A year-end report is in some ways a kind of magical thinking. It makes the assumption that we can push a cosmic pause button that gives us time to both reflect on and tie up the happenings of the previous year in a neat package that can then be filed away. But time didn’t stop on December 31, 2020 and what we accomplished or failed to achieve this past year is all part of the information that we are still working with and adding to in 2021. In light of this, the most important thing I have to report with respect the life of Emmanuel Presbyterian Church in 2020 is that God is faithful; God’s mercies are new every morning and we can expect that to continue into 2021.
When the world went into lock-down in early March because of the pandemic, our life together was up-ended and we had to figure out some way to meet without actually being in the same room. We’ve done pretty well with that adjustment. It has been both an exhausting and energizing thing to go through this process. It is never easy to be dispossessed of what you think are normal expectations. Yet when this happens there is a corresponding call to innovation and adaptation. The former depletes us; the latter restores us.

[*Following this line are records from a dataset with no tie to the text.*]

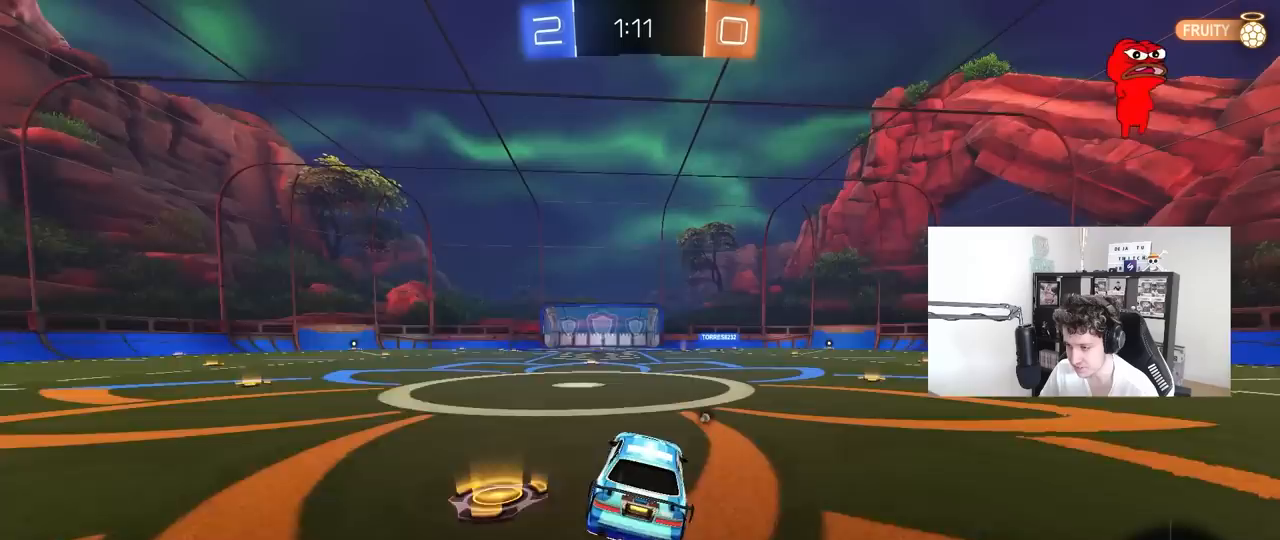
{"keys": ["space", "w"], "mouse": ["right"], "mouse_move": "still", "events": [[67, "w", "down"], [117, "a", "down"], [167, "a", "up"], [217, "mouse_right", "down"], [300, "mouse_right", "up"], [350, "mouse_right", "down"], [400, "space", "down"]]}
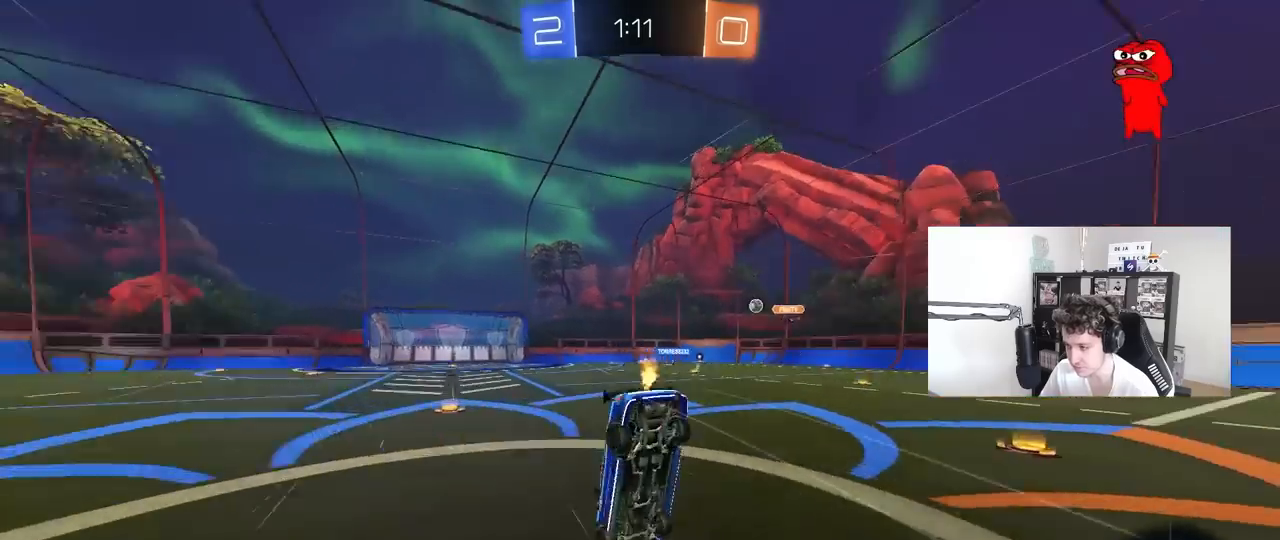
{"keys": ["w"], "mouse": [], "mouse_move": "still", "events": [[33, "mouse_right", "up"], [133, "space", "up"]]}
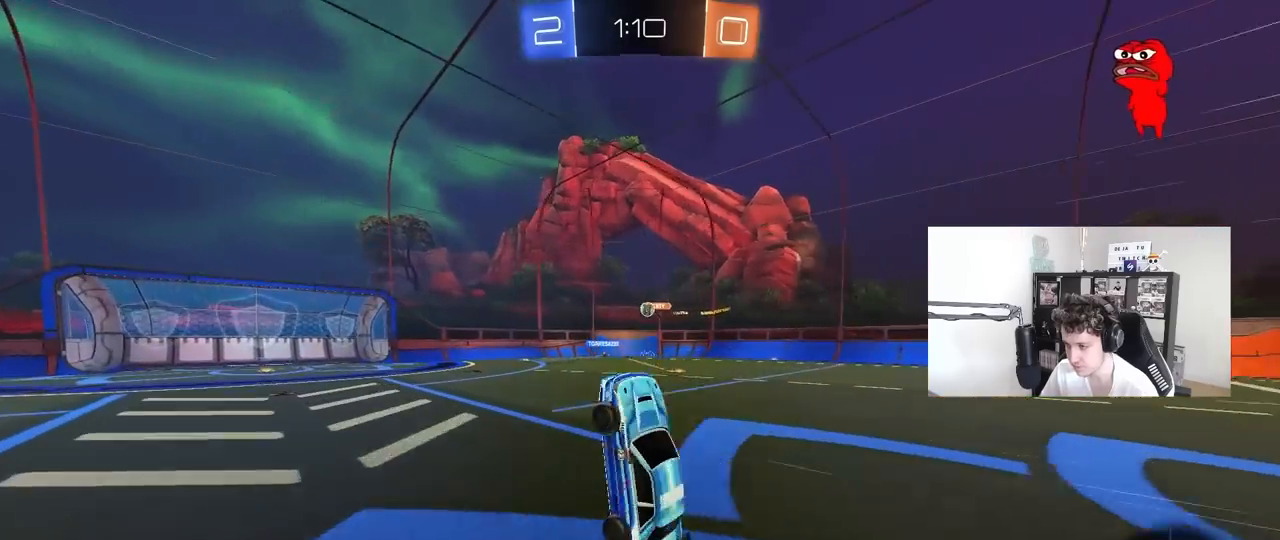
{"keys": ["w"], "mouse": [], "mouse_move": "still", "events": [[50, "w", "up"], [300, "a", "down"], [433, "a", "up"], [433, "w", "down"]]}
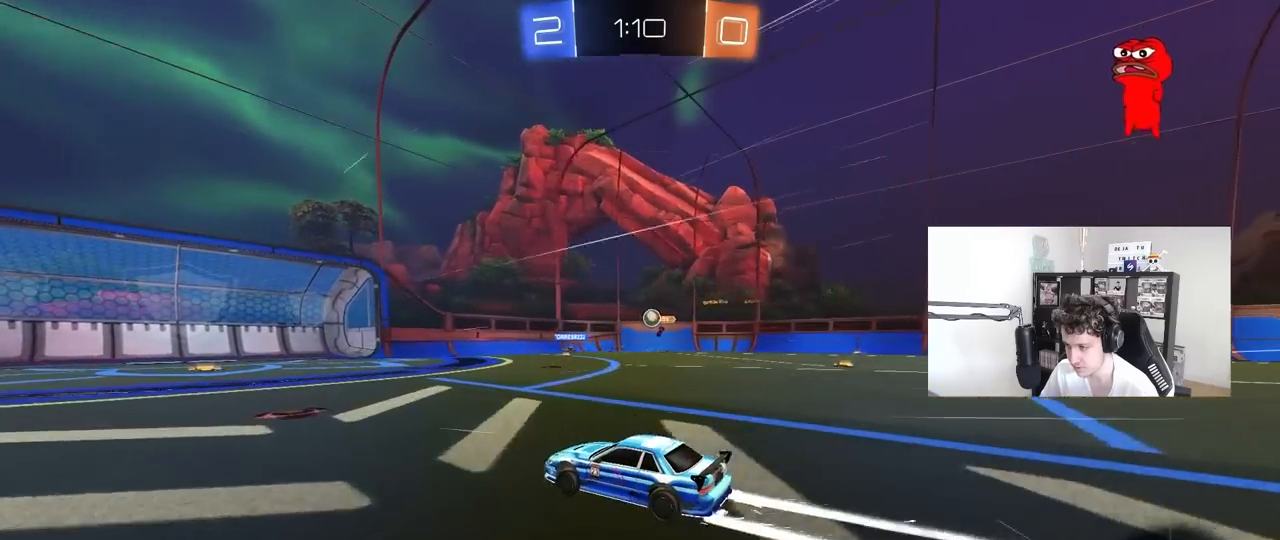
{"keys": [], "mouse": [], "mouse_move": "still", "events": [[117, "w", "up"], [217, "s", "down"], [450, "s", "up"]]}
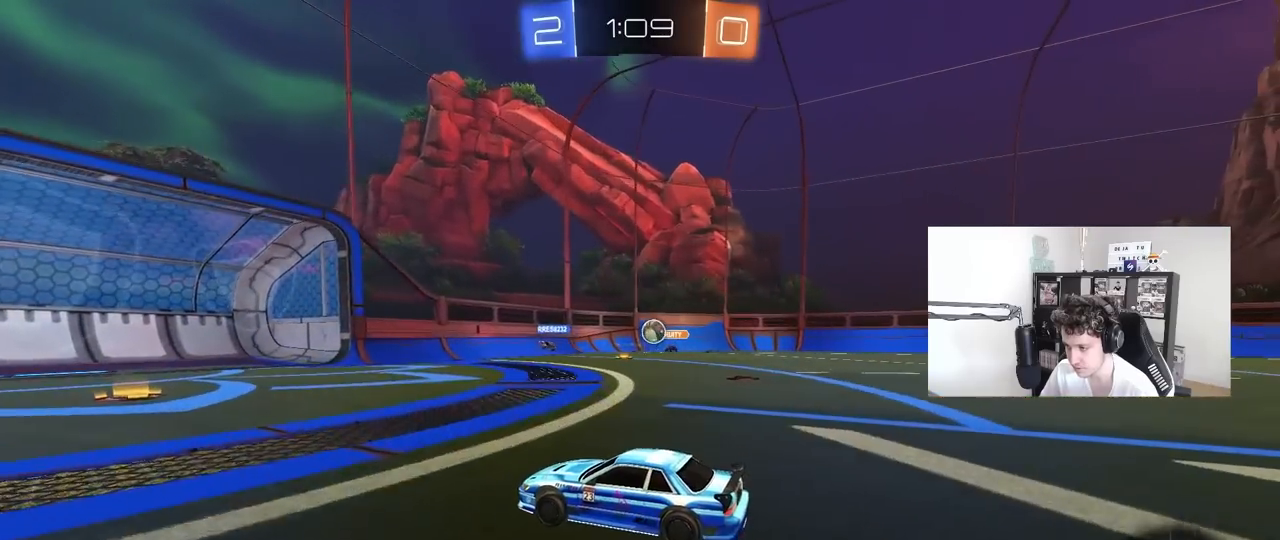
{"keys": [], "mouse": [], "mouse_move": "still", "events": [[233, "w", "down"], [317, "d", "down"], [367, "w", "up"], [417, "d", "up"]]}
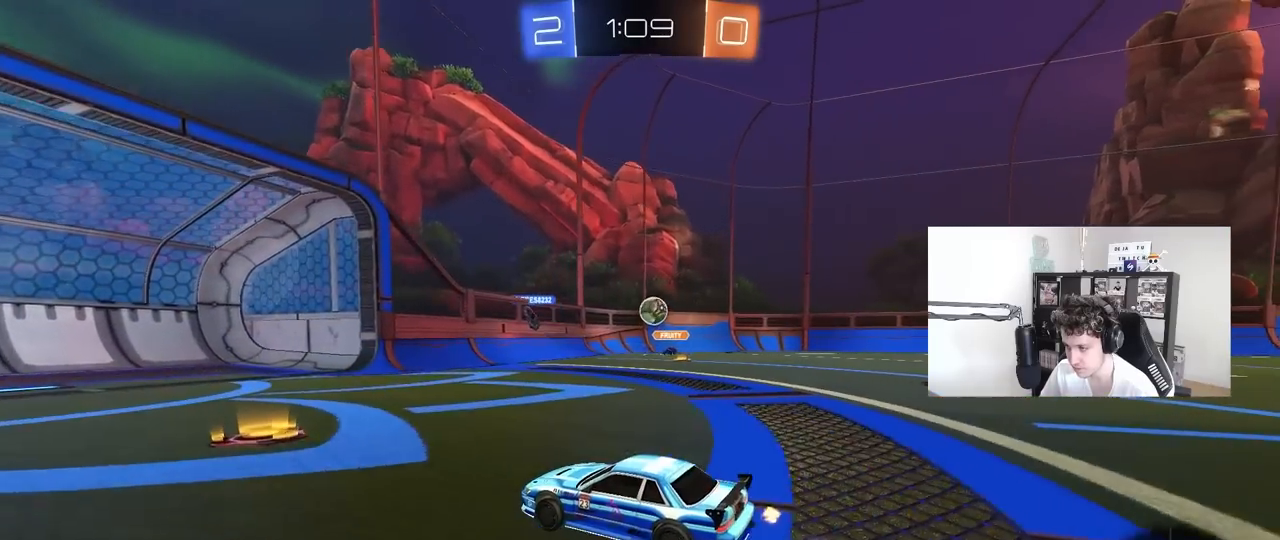
{"keys": ["a", "w"], "mouse": [], "mouse_move": "still", "events": [[17, "s", "down"], [200, "s", "up"], [383, "w", "down"], [483, "a", "down"]]}
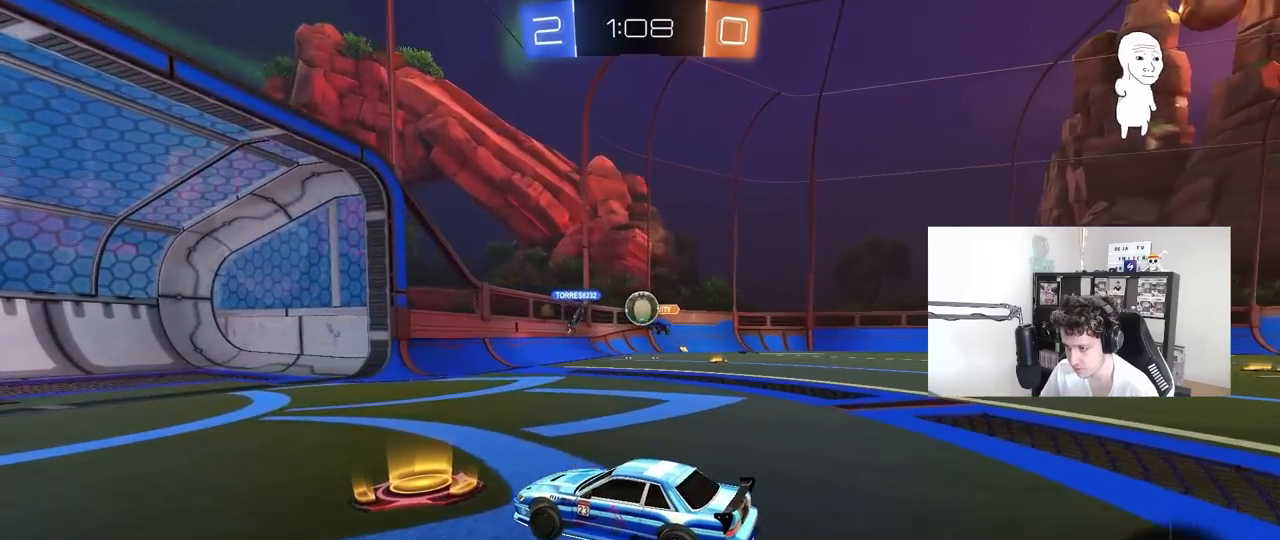
{"keys": ["d", "w"], "mouse": [], "mouse_move": "still", "events": [[117, "a", "up"], [217, "d", "down"], [300, "shift", "down"], [450, "shift", "up"]]}
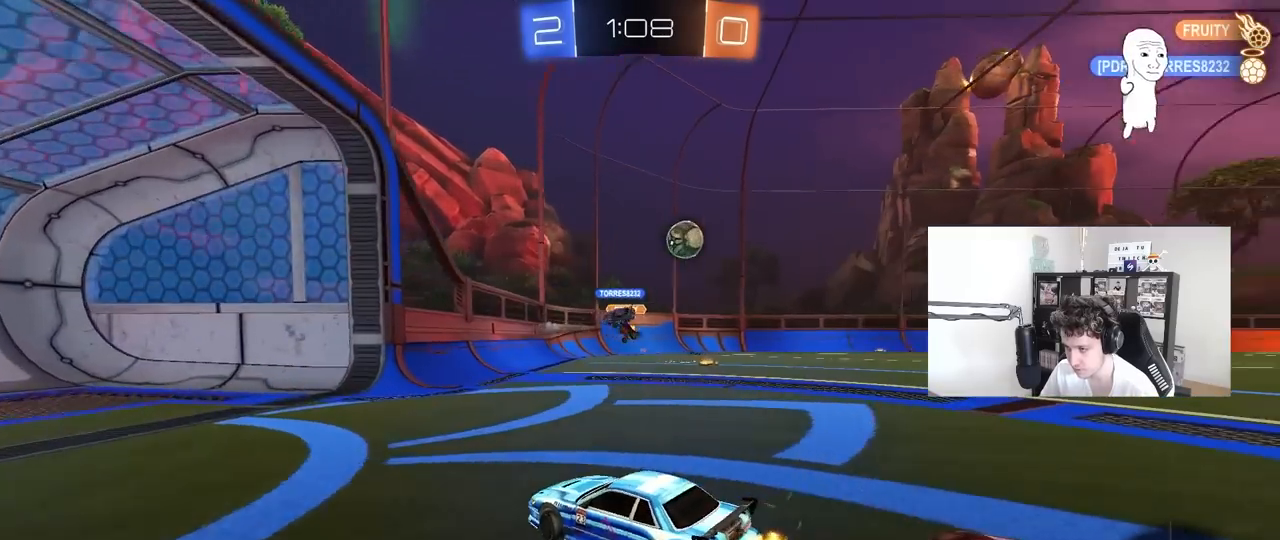
{"keys": ["w"], "mouse": ["right"], "mouse_move": "still", "events": [[183, "d", "up"], [317, "d", "down"], [467, "d", "up"], [467, "mouse_right", "down"]]}
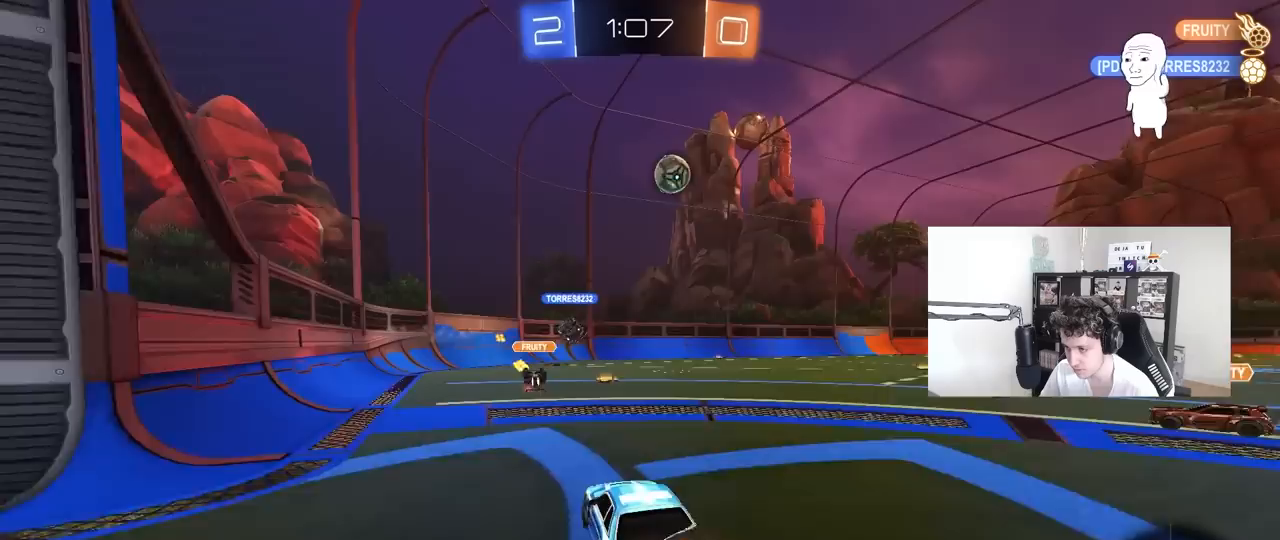
{"keys": ["a", "s"], "mouse": [], "mouse_move": "still", "events": [[17, "mouse_right", "up"], [17, "w", "up"], [150, "a", "down"], [150, "w", "down"], [250, "w", "up"], [300, "a", "up"], [433, "s", "down"], [483, "a", "down"]]}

We have known both of these states of being over the last 11 months. We have lost some folks due to lack of connectivity to the internet. We have lost others due to their fatigue and frustration with a church that is choosing not to come together in our sanctuary for worship. We have lost others because of life circumstances related to Covid-19 that have caused them to move away from Bothell. Some of these folks we will see again when we return to the practice of gathering in our sanctuary for worship, but some won’t be returning. Yet that said, we have also welcomed a number of new people into our fellowship at this time. For a variety of reasons Emmanuel has become a welcoming place for folks even in this time when our gathering place is virtual. On most Sundays 90-100 devices log into our Zoom worship service and many of these screens have more than one person sitting before them. And that means that our worship attendance has actually grown.
Pastors joke that the standard metric of success for a congregation is “Butts in the pews and bucks in the plate.” The absence of both pews and plates makes for potentially very bad news for a congregation. Yet not so for us. Our giving and our attendance have remained steady this past year. Not only is God faithful, but so are you. You are hanging in there and working to show up even when you can’t meet together in our sanctuary and narthex. Thank you for your faithfulness that is born of the faithfulness of God.
I can’t say this with absolute certainty, but I suspect that the congregation of Emmanuel Presbyterian Church has been asked to go through more change this past year than it has ever been asked to endure before. I have heard it said that all change is often initially experienced as loss. Indeed, the loss of meeting together in our sanctuary is a big one. By all rights, it should have killed us. Losing the place where we expect to live our life together feels life threatening. It requires enormous adaptation. It is like asking fish to develop lungs and legs so they can live on land or asking us terrestrial mammals to grow bigger lungs and fins so that we can join our cousins in the sea. That’s a tall order!
Yet what makes adaptation possible is that there are still points that do not change. One of those is God’s faithfulness to us. The big, big heart of God has not stopped being the place in which we primarily dwell. My prayer for 2021 is that we can spend more time resting in this truth than being anxious about the yet unknown ways in which we will be invited to adapt. It is hard to know what is before us, but we can rest in the truth of where we are. We’re fixed firmly on the rock of Jesus Christ and this foundation is one from which we can’t be shaken loose.